ダウ理論の第5原則で解説した通り、本物のトレンドには出来高の増加が伴います。パーフェクトオーダーが成立していても、売買代金が減少傾向なら、見た目ほどトレンドは強くない可能性があります。

③ パーフェクトオーダー成立=即エントリーではない

これは多くの人が誤解しているポイントです。パーフェクトオーダーが完成した時点では、すでに株価はかなり上がった後であることが多い。パーフェクトオーダーは「今がトレンド中であること」を確認するためのツールであって、エントリーシグナルそのものではありません。

パーフェクトオーダーが成立している環境の中で、押し目(一時的な下落)が来た時にエントリーする。これが正しい使い方です。

ダウ理論との関係を整理する

ここで、前回のダウ理論の記事と今回のパーフェクトオーダーの関係を整理しておきます。

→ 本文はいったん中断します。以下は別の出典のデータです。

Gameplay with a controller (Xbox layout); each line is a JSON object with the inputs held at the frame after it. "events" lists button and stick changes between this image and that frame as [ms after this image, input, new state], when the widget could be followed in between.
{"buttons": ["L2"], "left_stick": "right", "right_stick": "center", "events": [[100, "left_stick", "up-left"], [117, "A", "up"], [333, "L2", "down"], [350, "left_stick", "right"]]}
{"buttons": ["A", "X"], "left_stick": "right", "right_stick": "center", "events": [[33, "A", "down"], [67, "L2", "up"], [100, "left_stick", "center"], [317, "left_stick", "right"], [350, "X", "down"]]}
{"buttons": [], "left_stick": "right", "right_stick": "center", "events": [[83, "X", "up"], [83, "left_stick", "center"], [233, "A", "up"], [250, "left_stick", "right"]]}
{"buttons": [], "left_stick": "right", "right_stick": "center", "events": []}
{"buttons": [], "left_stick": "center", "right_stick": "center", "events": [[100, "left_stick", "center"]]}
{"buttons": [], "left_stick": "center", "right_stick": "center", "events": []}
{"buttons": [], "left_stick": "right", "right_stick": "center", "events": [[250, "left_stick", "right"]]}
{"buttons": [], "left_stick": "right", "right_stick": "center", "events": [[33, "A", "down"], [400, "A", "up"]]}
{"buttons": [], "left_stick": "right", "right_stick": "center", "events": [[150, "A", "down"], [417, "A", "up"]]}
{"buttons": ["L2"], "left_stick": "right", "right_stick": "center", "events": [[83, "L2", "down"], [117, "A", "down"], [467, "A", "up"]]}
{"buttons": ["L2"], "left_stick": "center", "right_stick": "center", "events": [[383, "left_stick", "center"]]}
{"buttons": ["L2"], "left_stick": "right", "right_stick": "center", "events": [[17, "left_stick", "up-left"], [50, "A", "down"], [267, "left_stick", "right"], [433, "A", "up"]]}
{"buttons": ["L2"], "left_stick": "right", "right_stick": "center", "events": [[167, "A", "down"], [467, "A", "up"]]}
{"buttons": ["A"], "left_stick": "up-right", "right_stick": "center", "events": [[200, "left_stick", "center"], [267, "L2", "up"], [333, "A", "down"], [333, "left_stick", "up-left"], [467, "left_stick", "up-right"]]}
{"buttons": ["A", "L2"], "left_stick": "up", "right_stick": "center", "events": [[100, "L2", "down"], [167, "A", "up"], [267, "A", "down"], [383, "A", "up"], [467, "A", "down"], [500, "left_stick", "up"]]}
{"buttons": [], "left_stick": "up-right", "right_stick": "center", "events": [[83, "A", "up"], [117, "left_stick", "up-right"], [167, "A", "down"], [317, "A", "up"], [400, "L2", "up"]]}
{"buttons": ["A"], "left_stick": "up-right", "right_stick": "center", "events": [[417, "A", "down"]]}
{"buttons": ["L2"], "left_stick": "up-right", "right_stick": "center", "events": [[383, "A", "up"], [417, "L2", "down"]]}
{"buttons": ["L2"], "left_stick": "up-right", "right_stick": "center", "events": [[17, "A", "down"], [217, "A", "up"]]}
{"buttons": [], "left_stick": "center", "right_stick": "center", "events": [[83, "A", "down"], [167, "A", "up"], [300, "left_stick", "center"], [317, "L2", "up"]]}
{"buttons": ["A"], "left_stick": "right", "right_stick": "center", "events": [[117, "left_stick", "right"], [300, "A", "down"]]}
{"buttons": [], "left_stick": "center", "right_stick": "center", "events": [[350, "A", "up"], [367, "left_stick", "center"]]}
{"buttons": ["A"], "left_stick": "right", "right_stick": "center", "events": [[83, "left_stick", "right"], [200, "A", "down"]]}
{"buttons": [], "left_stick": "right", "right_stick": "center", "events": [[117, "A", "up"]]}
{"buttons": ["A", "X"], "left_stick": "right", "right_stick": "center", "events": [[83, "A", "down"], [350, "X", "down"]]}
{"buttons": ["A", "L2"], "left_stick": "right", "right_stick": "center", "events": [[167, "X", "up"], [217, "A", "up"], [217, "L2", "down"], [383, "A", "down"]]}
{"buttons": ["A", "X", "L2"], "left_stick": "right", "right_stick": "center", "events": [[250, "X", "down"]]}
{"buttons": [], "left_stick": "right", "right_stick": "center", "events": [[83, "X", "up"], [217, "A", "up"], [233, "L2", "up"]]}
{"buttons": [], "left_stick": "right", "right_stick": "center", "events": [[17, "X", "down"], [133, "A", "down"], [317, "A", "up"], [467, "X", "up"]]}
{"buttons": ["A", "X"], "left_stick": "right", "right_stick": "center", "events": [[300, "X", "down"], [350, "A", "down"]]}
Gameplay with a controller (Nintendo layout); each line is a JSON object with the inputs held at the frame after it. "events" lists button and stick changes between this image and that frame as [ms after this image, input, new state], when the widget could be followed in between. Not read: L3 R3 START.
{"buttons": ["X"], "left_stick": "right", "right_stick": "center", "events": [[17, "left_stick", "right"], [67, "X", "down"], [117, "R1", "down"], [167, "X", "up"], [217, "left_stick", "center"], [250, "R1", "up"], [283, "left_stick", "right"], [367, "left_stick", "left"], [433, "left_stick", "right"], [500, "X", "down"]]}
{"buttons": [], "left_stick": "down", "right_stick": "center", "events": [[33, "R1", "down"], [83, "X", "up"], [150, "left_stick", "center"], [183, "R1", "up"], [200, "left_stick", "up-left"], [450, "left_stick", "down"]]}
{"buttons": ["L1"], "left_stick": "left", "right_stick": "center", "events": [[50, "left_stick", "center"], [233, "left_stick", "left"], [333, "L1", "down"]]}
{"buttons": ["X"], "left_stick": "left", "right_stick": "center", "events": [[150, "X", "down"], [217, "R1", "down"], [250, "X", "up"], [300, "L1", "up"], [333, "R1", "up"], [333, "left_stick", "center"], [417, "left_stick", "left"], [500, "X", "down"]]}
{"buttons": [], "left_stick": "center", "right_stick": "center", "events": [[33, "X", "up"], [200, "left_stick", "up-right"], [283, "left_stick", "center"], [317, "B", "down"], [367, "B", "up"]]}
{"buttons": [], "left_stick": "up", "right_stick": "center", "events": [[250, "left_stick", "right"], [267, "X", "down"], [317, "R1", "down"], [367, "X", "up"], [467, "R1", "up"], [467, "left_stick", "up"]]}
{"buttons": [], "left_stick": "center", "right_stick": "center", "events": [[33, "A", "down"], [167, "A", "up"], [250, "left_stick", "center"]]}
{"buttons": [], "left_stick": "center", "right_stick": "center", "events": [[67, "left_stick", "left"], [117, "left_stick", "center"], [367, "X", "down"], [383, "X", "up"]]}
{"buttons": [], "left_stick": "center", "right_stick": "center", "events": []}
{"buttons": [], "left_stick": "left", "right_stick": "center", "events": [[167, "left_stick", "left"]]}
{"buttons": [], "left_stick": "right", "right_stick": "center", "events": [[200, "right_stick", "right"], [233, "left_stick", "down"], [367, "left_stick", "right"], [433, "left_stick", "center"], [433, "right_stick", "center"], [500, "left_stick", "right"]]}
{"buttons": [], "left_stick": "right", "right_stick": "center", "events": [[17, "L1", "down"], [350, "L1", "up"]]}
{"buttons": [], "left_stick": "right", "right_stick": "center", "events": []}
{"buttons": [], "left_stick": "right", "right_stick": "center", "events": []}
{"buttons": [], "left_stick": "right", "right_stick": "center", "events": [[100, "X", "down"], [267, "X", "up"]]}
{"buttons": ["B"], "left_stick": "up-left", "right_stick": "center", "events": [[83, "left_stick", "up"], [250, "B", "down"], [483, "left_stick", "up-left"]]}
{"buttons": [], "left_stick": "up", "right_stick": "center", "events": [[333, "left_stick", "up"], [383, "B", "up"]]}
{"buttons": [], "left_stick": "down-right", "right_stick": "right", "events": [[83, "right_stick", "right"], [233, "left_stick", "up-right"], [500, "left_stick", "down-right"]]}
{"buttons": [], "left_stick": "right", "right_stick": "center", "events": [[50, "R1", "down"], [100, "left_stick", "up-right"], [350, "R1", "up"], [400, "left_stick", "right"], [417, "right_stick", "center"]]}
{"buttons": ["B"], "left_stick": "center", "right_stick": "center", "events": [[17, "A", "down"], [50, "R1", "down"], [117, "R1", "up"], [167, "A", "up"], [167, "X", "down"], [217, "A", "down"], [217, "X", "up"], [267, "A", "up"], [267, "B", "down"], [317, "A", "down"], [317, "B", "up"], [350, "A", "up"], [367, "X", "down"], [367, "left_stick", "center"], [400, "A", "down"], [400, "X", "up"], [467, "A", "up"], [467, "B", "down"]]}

ダウ理論は「考え方」。パーフェクトオーダーは「チャート上での確認方法」。

  • ダウ理論の第2原則(トレンドは3種類)→ パーフェクトオーダーは5本の移動平均線でこれを可視化
  • ダウ理論の第6原則(トレンドは転換まで継続)→ パーフェクトオーダーの維持・崩壊でこれを確認
  • ダウ理論の第4原則(複数の指数で確認)→ 日経平均とTOPIX、あるいは個別銘柄と指数の両方でパーフェクトオーダーを確認

ダウ理論が「なぜトレンドに乗るべきか」を教え、パーフェクトオーダーが「今トレンドが出ているかどうか」を教えてくれる。この2つをセットで理解することで、チャートの読み方が一段深くなります。

前回の記事はこちら
→ダウ理論とは?6つの基本原則をテクニカルアナリストが解説

まとめ

パーフェクトオーダーのポイントを振り返ります。

  • 短期から長期まで5本の移動平均線が同じ方向にきれいに並んだ状態
  • 日足で5日・20日・60日・100日・200日の5本を使う
  • 成立中はトレンドが強い。崩れ始めたらトレンド終了のサイン
  • パーフェクトオーダー=エントリーシグナルではない。環境確認ツール
  • 「信号機」として見ることで、トレードすべき局面を絞り込める

まずは今日、日経平均でもお手持ちの銘柄でもいいので、日足チャートに5日・20日・60日・100日・200日の移動平均線を表示してみてください。5本はきれいに並んでいますか? それともバラバラですか? それだけで、今の相場の状態がわかるようになります。

では、今日もいい波乗っていきましょう!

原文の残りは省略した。